::: Source records :::

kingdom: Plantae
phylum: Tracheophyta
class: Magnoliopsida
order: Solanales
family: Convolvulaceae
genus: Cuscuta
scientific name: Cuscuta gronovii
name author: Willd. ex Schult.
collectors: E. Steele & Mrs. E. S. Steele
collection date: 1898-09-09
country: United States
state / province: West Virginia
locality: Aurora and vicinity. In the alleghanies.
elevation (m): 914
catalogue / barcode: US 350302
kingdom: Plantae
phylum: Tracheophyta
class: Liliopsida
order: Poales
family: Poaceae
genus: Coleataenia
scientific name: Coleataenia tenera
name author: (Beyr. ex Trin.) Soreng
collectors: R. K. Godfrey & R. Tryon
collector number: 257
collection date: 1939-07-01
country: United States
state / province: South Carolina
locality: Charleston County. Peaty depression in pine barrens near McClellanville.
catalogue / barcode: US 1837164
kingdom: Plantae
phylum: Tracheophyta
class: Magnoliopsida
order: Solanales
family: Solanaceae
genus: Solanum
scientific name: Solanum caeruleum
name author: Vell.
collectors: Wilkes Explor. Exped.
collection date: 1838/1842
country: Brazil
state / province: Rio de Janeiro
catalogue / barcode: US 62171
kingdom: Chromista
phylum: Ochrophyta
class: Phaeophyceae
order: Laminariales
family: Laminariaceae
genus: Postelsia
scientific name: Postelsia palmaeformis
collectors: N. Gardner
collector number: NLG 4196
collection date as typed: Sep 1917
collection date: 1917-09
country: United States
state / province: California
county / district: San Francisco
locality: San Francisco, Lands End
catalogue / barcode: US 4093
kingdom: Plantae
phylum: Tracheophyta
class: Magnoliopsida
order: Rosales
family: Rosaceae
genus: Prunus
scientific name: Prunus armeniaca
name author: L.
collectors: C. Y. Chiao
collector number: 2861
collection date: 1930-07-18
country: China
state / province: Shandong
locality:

:::

◆ **Task goal**: Write out all the entries above again, replacing "collectors" with "collected by" everywhere it appears and leaving everything else unchanged.

◆ **Solution to the problem**:
kingdom: Plantae
phylum: Tracheophyta
class: Magnoliopsida
order: Solanales
family: Convolvulaceae
genus: Cuscuta
scientific name: Cuscuta gronovii
name author: Willd. ex Schult.
collected by: E. Steele & Mrs. E. S. Steele
collection date: 1898-09-09
country: United States
state / province: West Virginia
locality: Aurora and vicinity. In the alleghanies.
elevation (m): 914
catalogue / barcode: US 350302
kingdom: Plantae
phylum: Tracheophyta
class: Liliopsida
order: Poales
family: Poaceae
genus: Coleataenia
scientific name: Coleataenia tenera
name author: (Beyr. ex Trin.) Soreng
collected by: R. K. Godfrey & R. Tryon
collector number: 257
collection date: 1939-07-01
country: United States
state / province: South Carolina
locality: Charleston County. Peaty depression in pine barrens near McClellanville.
catalogue / barcode: US 1837164
kingdom: Plantae
phylum: Tracheophyta
class: Magnoliopsida
order: Solanales
family: Solanaceae
genus: Solanum
scientific name: Solanum caeruleum
name author: Vell.
collected by: Wilkes Explor. Exped.
collection date: 1838/1842
country: Brazil
state / province: Rio de Janeiro
catalogue / barcode: US 62171
kingdom: Chromista
phylum: Ochrophyta
class: Phaeophyceae
order: Laminariales
family: Laminariaceae
genus: Postelsia
scientific name: Postelsia palmaeformis
collected by: N. Gardner
collector number: NLG 4196
collection date as typed: Sep 1917
collection date: 1917-09
country: United States
state / province: California
county / district: San Francisco
locality: San Francisco, Lands End
catalogue / barcode: US 4093
kingdom: Plantae
phylum: Tracheophyta
class: Magnoliopsida
order: Rosales
family: Rosaceae
genus: Prunus
scientific name: Prunus armeniaca
name author: L.
collected by: C. Y. Chiao
collector number: 2861
collection date: 1930-07-18
country: China
state / province: Shandong
locality:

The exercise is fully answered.